**Task goal:** Print the data below again in full, exactly as it stands, with no images.

**Provided material:**
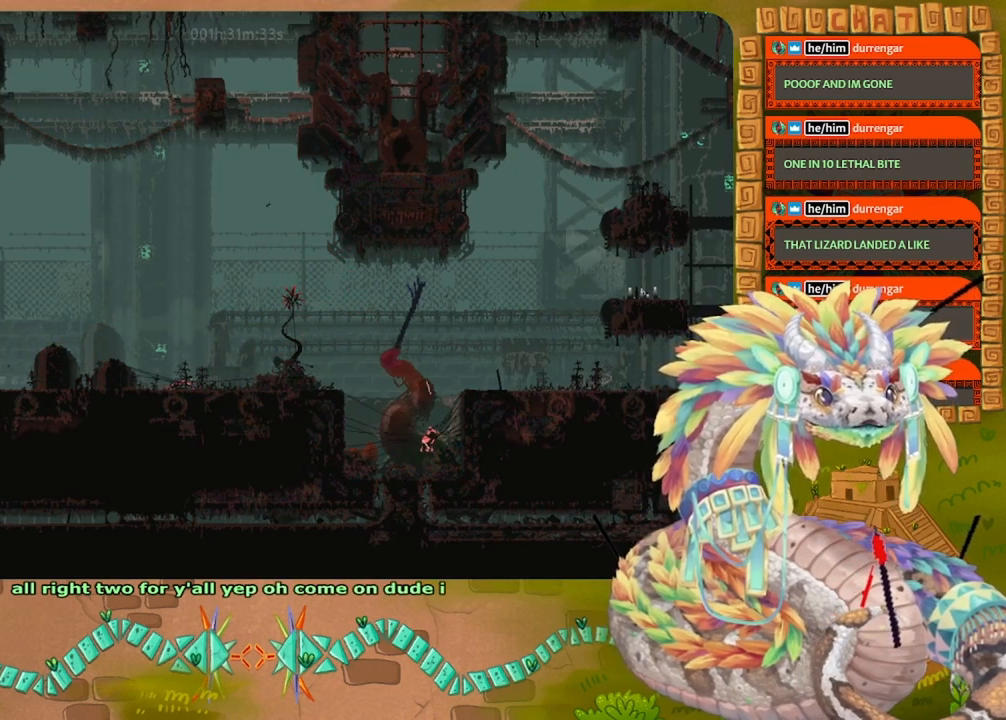
{"keys": ["jump", "left"], "events": [[34, "right", "down"], [34, "up", "down"], [67, "jump", "down"], [300, "jump", "up"], [300, "right", "up"], [300, "up", "up"], [334, "right", "down"], [434, "jump", "down"], [434, "right", "up"], [500, "left", "down"]]}
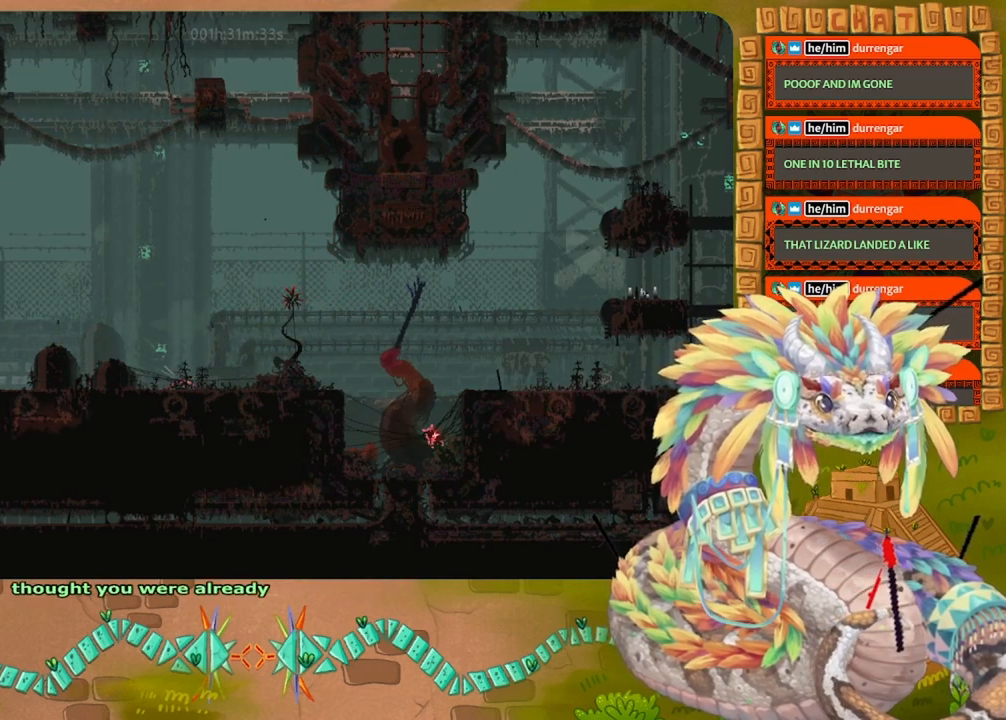
{"keys": ["up"], "events": [[34, "jump", "up"], [34, "left", "up"], [134, "jump", "down"], [134, "left", "down"], [167, "jump", "up"], [167, "left", "up"], [267, "left", "down"], [300, "left", "up"], [334, "left", "down"], [367, "jump", "down"], [367, "up", "down"], [467, "jump", "up"], [467, "left", "up"], [467, "up", "up"], [500, "up", "down"]]}
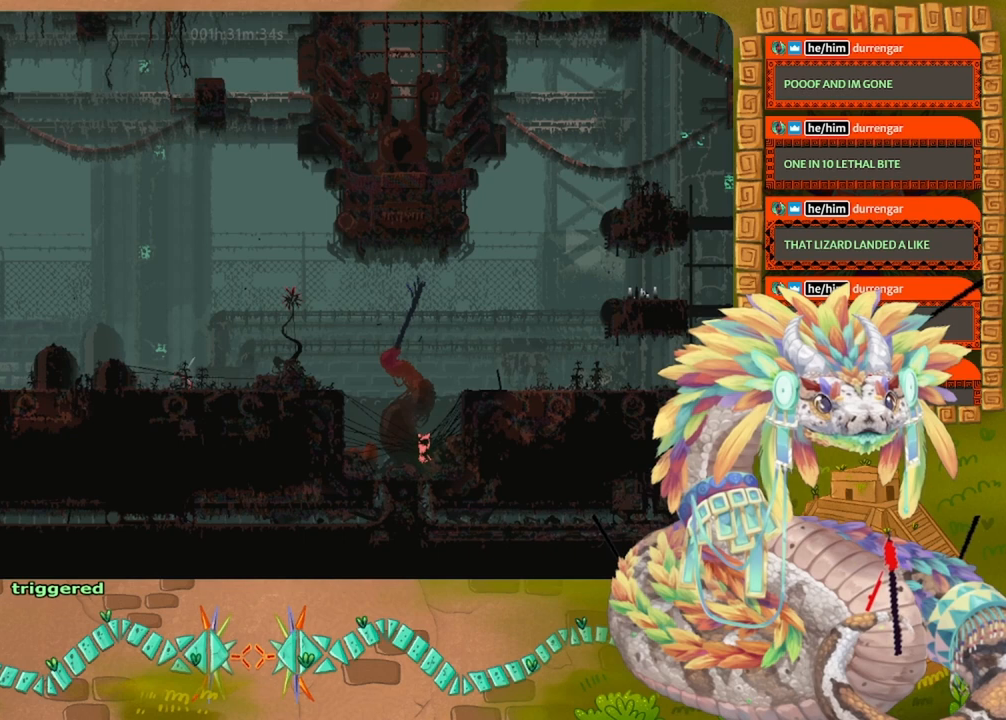
{"keys": [], "events": [[34, "right", "down"], [100, "up", "up"], [234, "down", "down"], [234, "jump", "down"], [300, "right", "up"], [334, "jump", "up"], [334, "left", "down"], [434, "down", "up"], [434, "left", "up"]]}
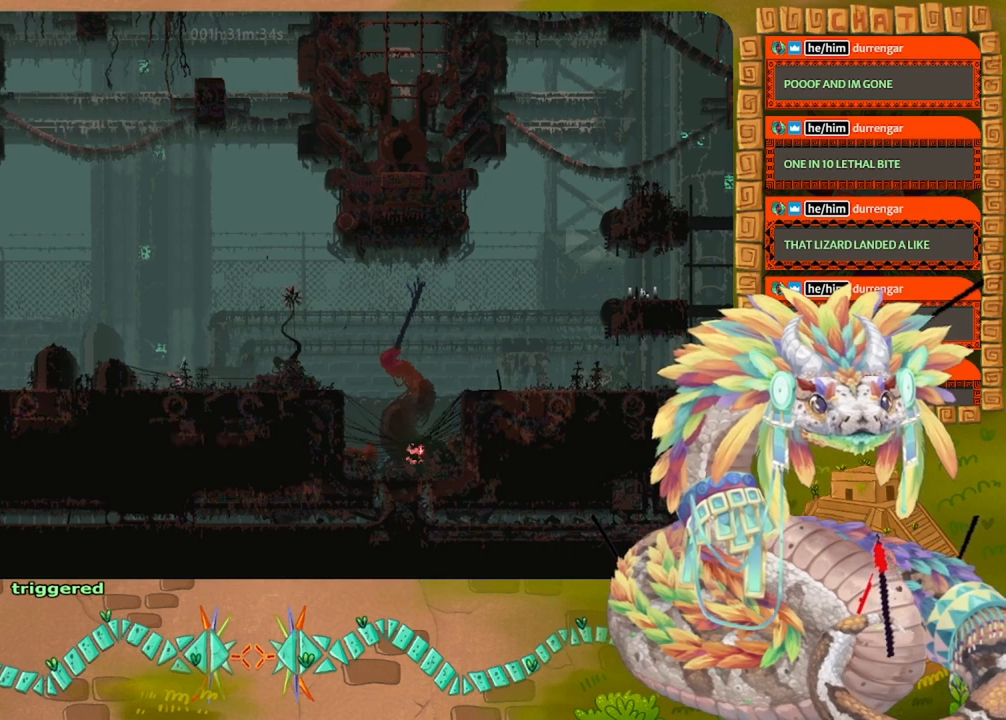
{"keys": ["down"], "events": [[234, "jump", "down"], [234, "up", "down"], [300, "right", "down"], [334, "up", "up"], [434, "down", "down"], [434, "jump", "up"], [467, "right", "up"]]}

**Response to the task:**
{"keys": ["jump", "left"], "events": [[34, "right", "down"], [34, "up", "down"], [67, "jump", "down"], [300, "jump", "up"], [300, "right", "up"], [300, "up", "up"], [334, "right", "down"], [434, "jump", "down"], [434, "right", "up"], [500, "left", "down"]]}
{"keys": ["up"], "events": [[34, "jump", "up"], [34, "left", "up"], [134, "jump", "down"], [134, "left", "down"], [167, "jump", "up"], [167, "left", "up"], [267, "left", "down"], [300, "left", "up"], [334, "left", "down"], [367, "jump", "down"], [367, "up", "down"], [467, "jump", "up"], [467, "left", "up"], [467, "up", "up"], [500, "up", "down"]]}
{"keys": [], "events": [[34, "right", "down"], [100, "up", "up"], [234, "down", "down"], [234, "jump", "down"], [300, "right", "up"], [334, "jump", "up"], [334, "left", "down"], [434, "down", "up"], [434, "left", "up"]]}
{"keys": ["down"], "events": [[234, "jump", "down"], [234, "up", "down"], [300, "right", "down"], [334, "up", "up"], [434, "down", "down"], [434, "jump", "up"], [467, "right", "up"]]}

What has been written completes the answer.